*** Opening Given records ***
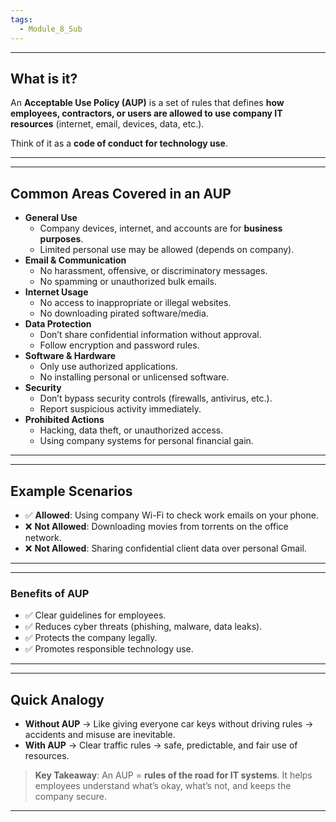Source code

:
 ```yaml
---
tags:
  - Module_8_Sub
---
```

---
## What is it?

An **Acceptable Use Policy (AUP)** is a set of rules that defines **how employees, contractors, or users are allowed to use company IT resources** (internet, email, devices, data, etc.).

Think of it as a **code of conduct for technology use**.

---


---
## Common Areas Covered in an AUP

- **General Use**
    - Company devices, internet, and accounts are for **business purposes**.
    - Limited personal use may be allowed (depends on company).
- **Email & Communication**
    - No harassment, offensive, or discriminatory messages.
    - No spamming or unauthorized bulk emails.
- **Internet Usage**
    - No access to inappropriate or illegal websites.
    - No downloading pirated software/media.
- **Data Protection**
    - Don’t share confidential information without approval.
    - Follow encryption and password rules.
- **Software & Hardware**
    - Only use authorized applications.
    - No installing personal or unlicensed software.
- **Security**
    - Don’t bypass security controls (firewalls, antivirus, etc.).
    - Report suspicious activity immediately.
- **Prohibited Actions**
    - Hacking, data theft, or unauthorized access.
    - Using company systems for personal financial gain.

---


---
## Example Scenarios
- ✅ **Allowed**: Using company Wi-Fi to check work emails on your phone.
- ❌ **Not Allowed**: Downloading movies from torrents on the office network.
- ❌ **Not Allowed**: Sharing confidential client data over personal Gmail.

---


---
### Benefits of AUP

- ✅ Clear guidelines for employees.  
- ✅ Reduces cyber threats (phishing, malware, data leaks).  
- ✅ Protects the company legally.  
- ✅ Promotes responsible technology use.

---


---
## Quick Analogy
- **Without AUP** → Like giving everyone car keys without driving rules → accidents and misuse are inevitable.    
- **With AUP** → Clear traffic rules → safe, predictable, and fair use of resources.

>**Key Takeaway**: An AUP = **rules of the road for IT systems**. It helps employees understand what’s okay, what’s not, and keeps the company secure.

---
*** Closing Given records ***
Please report every line of the records above that contains the word "unauthorized".

_Answer box_.
    - No spamming or unauthorized bulk emails.
    - Hacking, data theft, or unauthorized access.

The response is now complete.